Des boitiers et des portiques pour les douanes

Chaque poids lourd devra s’équiper d’un boitier d’une valeur de 1.000 euros, des portiques de détection seront installés sur les routes pour permettre aux douaniers de récupérer la taxe calculée au kilomètre. Environ 15.000 km ont été définis comme « taxables » sur le réseau routier secondaire, mais si le camion emprunte pour partie des voies non taxables, il paiera tout de même pour la totalité ! Les autoroutes sont exonérées.

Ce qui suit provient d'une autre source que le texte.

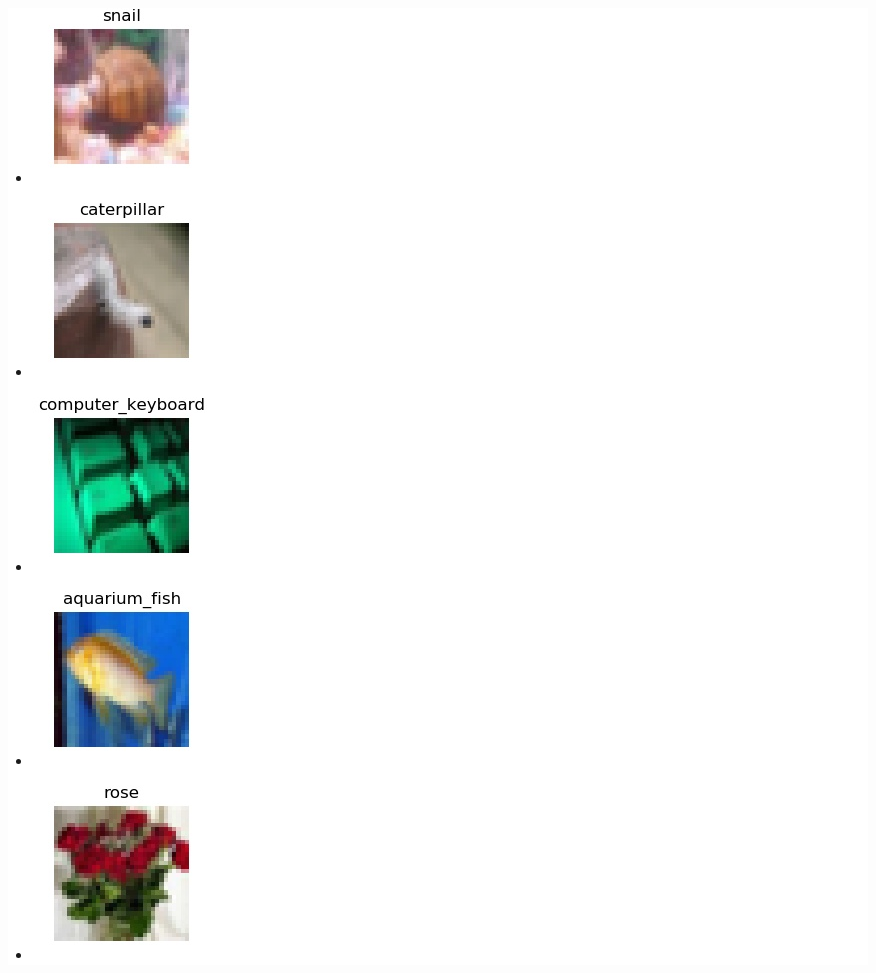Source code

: - [![](images/35045.jpg)](https://www.machinecurve.com/wp-content/uploads/2019/12/35045.jpg)
    
- [![](images/35793.jpg)](https://www.machinecurve.com/wp-content/uploads/2019/12/35793.jpg)
    
- [![](images/39358.jpg)](https://www.machinecurve.com/wp-content/uploads/2019/12/39358.jpg)
    
- [![](images/41909.jpg)](https://www.machinecurve.com/wp-content/uploads/2019/12/41909.jpg)
    
- [![](images/42681.jpg)](https://www.machinecurve.com/wp-content/uploads/2019/12/42681.jpg)
    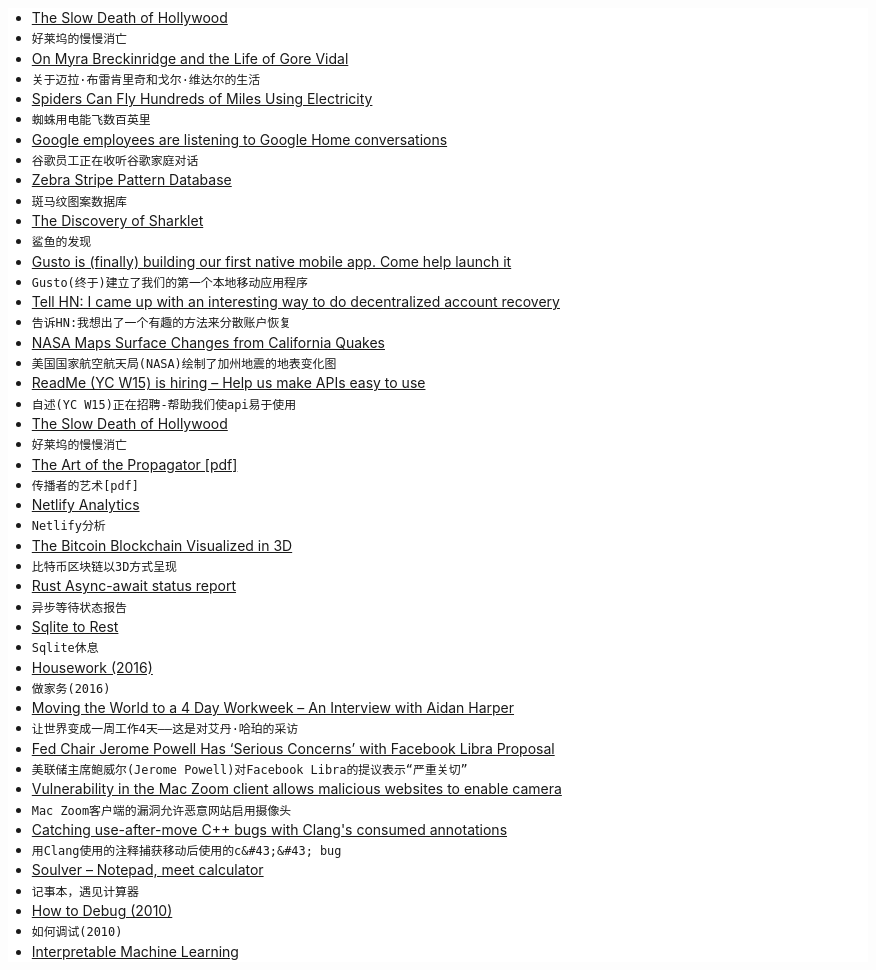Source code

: - [The Slow Death of Hollywood](https://mattstoller.substack.com/p/the-slow-death-of-hollywood)
- `好莱坞的慢慢消亡`
- [On Myra Breckinridge and the Life of Gore Vidal](https://lithub.com/on-myra-breckinridge-and-the-life-of-gore-vidal/)
- `关于迈拉·布雷肯里奇和戈尔·维达尔的生活`
- [Spiders Can Fly Hundreds of Miles Using Electricity](https://www.theatlantic.com/science/archive/2018/07/the-electric-flight-of-spiders/564437/)
- `蜘蛛用电能飞数百英里`
- [Google employees are listening to Google Home conversations](https://translate.google.com/translate?sl=nl&amp;tl=en&amp;u=https%3A%2F%2Fnos.nl%2Fartikel%2F2292889-google-medewerkers-luisteren-nederlandse-gesprekken-mee.html)
- `谷歌员工正在收听谷歌家庭对话`
- [Zebra Stripe Pattern Database](http://www.grevyszebratrust.org/stripe-recognition.html)
- `斑马纹图案数据库`
- [The Discovery of Sharklet](https://www.sharklet.com/our-technology/sharklet-discovery/)
- `鲨鱼的发现`
- [Gusto is (finally) building our first native mobile app. Come help launch it](item?id=20409379)
- `Gusto(终于)建立了我们的第一个本地移动应用程序`
- [Tell HN: I came up with an interesting way to do decentralized account recovery](item?id=20404933)
- `告诉HN:我想出了一个有趣的方法来分散账户恢复`
- [NASA Maps Surface Changes from California Quakes](https://www.jpl.nasa.gov/news/news.php?feature=7448)
- `美国国家航空航天局(NASA)绘制了加州地震的地表变化图`
- [ReadMe (YC W15) is hiring – Help us make APIs easy to use](http://readme.io/careers)
- `自述(YC W15)正在招聘-帮助我们使api易于使用`
- [The Slow Death of Hollywood](https://mattstoller.substack.com/p/the-slow-death-of-hollywood?token=eyJ1c2VyX2lkIjoyMDEwNDcsInBvc3RfaWQiOjgxODYyLCJfIjoiSHdIQXciLCJpYXQiOjE1NjI3MDA1NDgsImV4cCI6MTU2MjcwNDE0OCwiaXNzIjoicHViLTExNTI0Iiwic3ViIjoicG9zdC1yZWFjdGlvbiJ9.b8NC4YJVESPkFZQRoJZ5b8QDnjb-6WFM7kRIsx-Skng)
- `好莱坞的慢慢消亡`
- [The Art of the Propagator [pdf]](https://dspace.mit.edu/bitstream/handle/1721.1/44215/MIT-CSAIL-TR-2009-002.pdf)
- `传播者的艺术[pdf]`
- [Netlify Analytics](https://www.netlify.com/products/analytics)
- `Netlify分析`
- [The Bitcoin Blockchain Visualized in 3D](https://symphony.iohk.io/)
- `比特币区块链以3D方式呈现`
- [Rust Async-await status report](http://smallcultfollowing.com/babysteps/blog/2019/07/08/async-await-status-report-2/)
- `异步等待状态报告`
- [Sqlite to Rest](https://github.com/olsonpm/sqlite-to-rest)
- `Sqlite休息`
- [Housework (2016)](https://hedgehogreview.com/issues/work-in-the-precarious-economy/articles/housework)
- `做家务(2016)`
- [Moving the World to a 4 Day Workweek – An Interview with Aidan Harper](https://blog.30hourjobs.com/an-interview-with-aidan-harper-of-the-4-day-week-campaign/)
- `让世界变成一周工作4天——这是对艾丹·哈珀的采访`
- [Fed Chair Jerome Powell Has ‘Serious Concerns’ with Facebook Libra Proposal](https://www.bloomberg.com/news/articles/2019-07-10/fed-s-powell-has-serious-concerns-with-facebook-libra-proposal)
- `美联储主席鲍威尔(Jerome Powell)对Facebook Libra的提议表示“严重关切”`
- [Vulnerability in the Mac Zoom client allows malicious websites to enable camera](https://medium.com/@jonathan.leitschuh/zoom-zero-day-4-million-webcams-maybe-an-rce-just-get-them-to-visit-your-website-ac75c83f4ef5)
- `Mac Zoom客户端的漏洞允许恶意网站启用摄像头`
- [Catching use-after-move C&#43;&#43; bugs with Clang&#39;s consumed annotations](https://awesomekling.github.io/Catching-use-after-move-bugs-with-Clang-consumed-annotations/)
- `用Clang使用的注释捕获移动后使用的c&#43;&#43; bug`
- [Soulver – Notepad, meet calculator](https://soulver.app/)
- `记事本，遇见计算器`
- [How to Debug (2010)](https://blog.regehr.org/archives/199)
- `如何调试(2010)`
- [Interpretable Machine Learning](https://christophm.github.io/interpretable-ml-book/)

L’entreprise locale la plus touchée

Au final, ce sont les transports de proximité dans les territoires ruraux qui seront les plus touchés », constate Rachel Blumel. Le coût de la taxe serait également variable selon les régions. La Bretagne a obtenu une baisse de 40% pour son réseau routier, Midi-Pyrénées 25%, en raison de leur excentration.  Les coopératives agricoles et agroalimentaires qui développent naturellement leur activité économique en proximité territoriale, « y fixent des emplois pérennes et dynamisent le maillage économique local. Pour assurer leurs trajets de collecte et de livraison, elles doivent nécessairement emprunter les routes du réseau secondaire sur lesquelles elles ne disposent pas d’alternative de mode de transport », ajoute la dirigeante de Coop de France. Avec la FNSEA et l’Ania, trois amendements vont être déposés lors de la discussion au sénat pour limiter les effets de l’écotaxe sur le secteur.